> [Texto fornecido]
____________________

A passagem do ano, foi mesmo vivida com alegria. Até as crianças tiveram autorização dos pais e ficaram nas ruas a dançar já que todos os “Simbas” da vizinhança estavam na rua, cada um com seu ritmo.
Alegria. Tudo era alegria. Parecia até o Carnaval da Vitória. Os moradores enfeitaram os bairros. Nas ruas do velho Rangel havia muita gente sentada em frente às suas casas com o prato da “virada” que foi, por incrível que pareça, uma “sopa composta”. A emoção saía das gargantas aos gritos: “novo ano, vida nova, novos projectos, casa própria”. A nossa equipa de reportagem foi impedida de seguir viagem. À viva força tivemos que aceitar um brinde.
Ilha agitada
A Ilha, cada dia que passa, tem menos iluminação pública, mas as luzes dos restaurantes, das discotecas e os faróis de carros deram outra imagem à Ilha de Luanda, que na passagem de ano atrai mais de mil turistas. Este ano, todos os caminhos foram dar à beira-mar. Numerosas famílias, com as tradicionais vestes brancas, deixaram as suas casas para entrarem em 2009 com a brisa fresca e ao ritmo das ondas. Gina, Letícia e Paula, três amigas cheias de vontade de viver os primeiros momentos do ano, antes da meia-noite entraram no mar. “Nós deixámos 2008 aqui memo no mar. Agora é pensar em coisas novas. Vamos deixar a vida nos levar até à prosperidade.”
A nossa equipa de reportagem foi até ao Ponto Final. Dali a vista do fogo de artifício é deslumbrante e ainda tem a vantagem de se comer um bom peixe grelhado e beber uma cerveja bem gelada.
João Bartolomeu é um dos muitos luandenses que levou a família para o “réveillon” das praias da Ilha. Porque é diferente. “Nós festejávamos sempre em casa, porque a nossa cidade não dava muita segurança. Agora que temos mais segurança nas ruas, resolvemos vir para a ilha e fazer algo diferente”, disse João Bartolomeu à nossa reportagem.
Glória das Dores tem a mesma opinião, “Nós temos poucos espaços de lazer e a Ilha é um bom sítio para comemorar a passagem de ano. A Polícia Nacional está a desempenhar um bom papel nesta quadra festiva, porque conseguimos entrar em paz e com segurança em 2009”.
A nossa equipa de reportagem foi ao São Paulo, Combatentes, Marçal, Brigada, Avenida Ngola Kiluange, Cuca, Largo do Embondeiro e milhares de pessoas festejavam nas ruas, à vontade deambulavam, sem qualquer demonstração de medo. As esquadras móveis por onde passamos, também não tinham recebido queixas e fomos informados de que estava tudo sob controlo.

____________________

> [Dados fornecidos]
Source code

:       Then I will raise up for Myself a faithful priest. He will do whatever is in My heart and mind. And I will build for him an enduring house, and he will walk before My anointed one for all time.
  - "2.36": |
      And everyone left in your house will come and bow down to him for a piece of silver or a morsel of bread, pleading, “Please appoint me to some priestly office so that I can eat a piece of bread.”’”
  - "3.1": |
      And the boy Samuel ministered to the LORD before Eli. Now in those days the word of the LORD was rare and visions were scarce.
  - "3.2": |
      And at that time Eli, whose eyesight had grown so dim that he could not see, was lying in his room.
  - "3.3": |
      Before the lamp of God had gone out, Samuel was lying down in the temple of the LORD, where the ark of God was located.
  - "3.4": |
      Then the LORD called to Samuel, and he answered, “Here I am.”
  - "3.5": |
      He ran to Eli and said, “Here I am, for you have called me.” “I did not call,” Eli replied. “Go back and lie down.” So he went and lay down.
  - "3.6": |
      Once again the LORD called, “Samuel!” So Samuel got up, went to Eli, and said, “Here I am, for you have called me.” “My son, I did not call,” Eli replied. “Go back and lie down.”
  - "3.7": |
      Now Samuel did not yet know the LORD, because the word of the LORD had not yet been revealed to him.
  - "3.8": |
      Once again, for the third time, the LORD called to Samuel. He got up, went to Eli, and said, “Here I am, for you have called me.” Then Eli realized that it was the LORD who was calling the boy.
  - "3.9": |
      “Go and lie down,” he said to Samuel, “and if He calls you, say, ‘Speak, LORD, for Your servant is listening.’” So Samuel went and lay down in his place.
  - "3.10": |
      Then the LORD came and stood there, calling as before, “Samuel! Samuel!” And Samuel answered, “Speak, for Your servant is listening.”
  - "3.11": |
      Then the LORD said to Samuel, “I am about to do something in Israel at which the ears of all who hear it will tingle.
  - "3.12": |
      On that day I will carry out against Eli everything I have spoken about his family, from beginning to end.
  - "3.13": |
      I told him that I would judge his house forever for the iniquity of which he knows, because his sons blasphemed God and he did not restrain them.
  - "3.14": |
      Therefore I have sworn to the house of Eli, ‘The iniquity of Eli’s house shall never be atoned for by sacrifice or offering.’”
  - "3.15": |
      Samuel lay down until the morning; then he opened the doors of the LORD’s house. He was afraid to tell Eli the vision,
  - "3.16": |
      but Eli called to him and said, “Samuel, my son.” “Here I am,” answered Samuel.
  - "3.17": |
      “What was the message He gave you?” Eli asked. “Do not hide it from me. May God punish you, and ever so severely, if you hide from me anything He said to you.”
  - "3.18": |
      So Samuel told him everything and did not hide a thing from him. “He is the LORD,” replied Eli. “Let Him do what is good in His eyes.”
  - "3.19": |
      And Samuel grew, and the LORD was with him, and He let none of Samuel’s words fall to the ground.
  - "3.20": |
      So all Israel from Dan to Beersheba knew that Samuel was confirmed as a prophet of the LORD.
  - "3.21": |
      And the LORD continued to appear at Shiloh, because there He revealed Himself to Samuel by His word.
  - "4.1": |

____________________

> [Verifique a compreensão]
a – Como se traduz para inglês esta frase da reportagem sobre a passagem de ano em Luanda: "Este ano, todos os caminhos foram dar à beira-mar."?
b – Responda às perguntas sobre a reportagem sobre a passagem de ano em Luanda:
(i) Qual foi o prato da "virada" nas ruas do velho Rangel?
(ii) Quantos turistas a Ilha de Luanda atrai na passagem de ano?
(iii) Segundo João Bartolomeu, por que motivo a família festejava sempre em casa?

> [Respostas por tarefa]
a – This year, all roads led to the seaside.

b –
(i) Uma "sopa composta".
(ii) Mais de mil turistas.
(iii) Porque a cidade não dava muita segurança.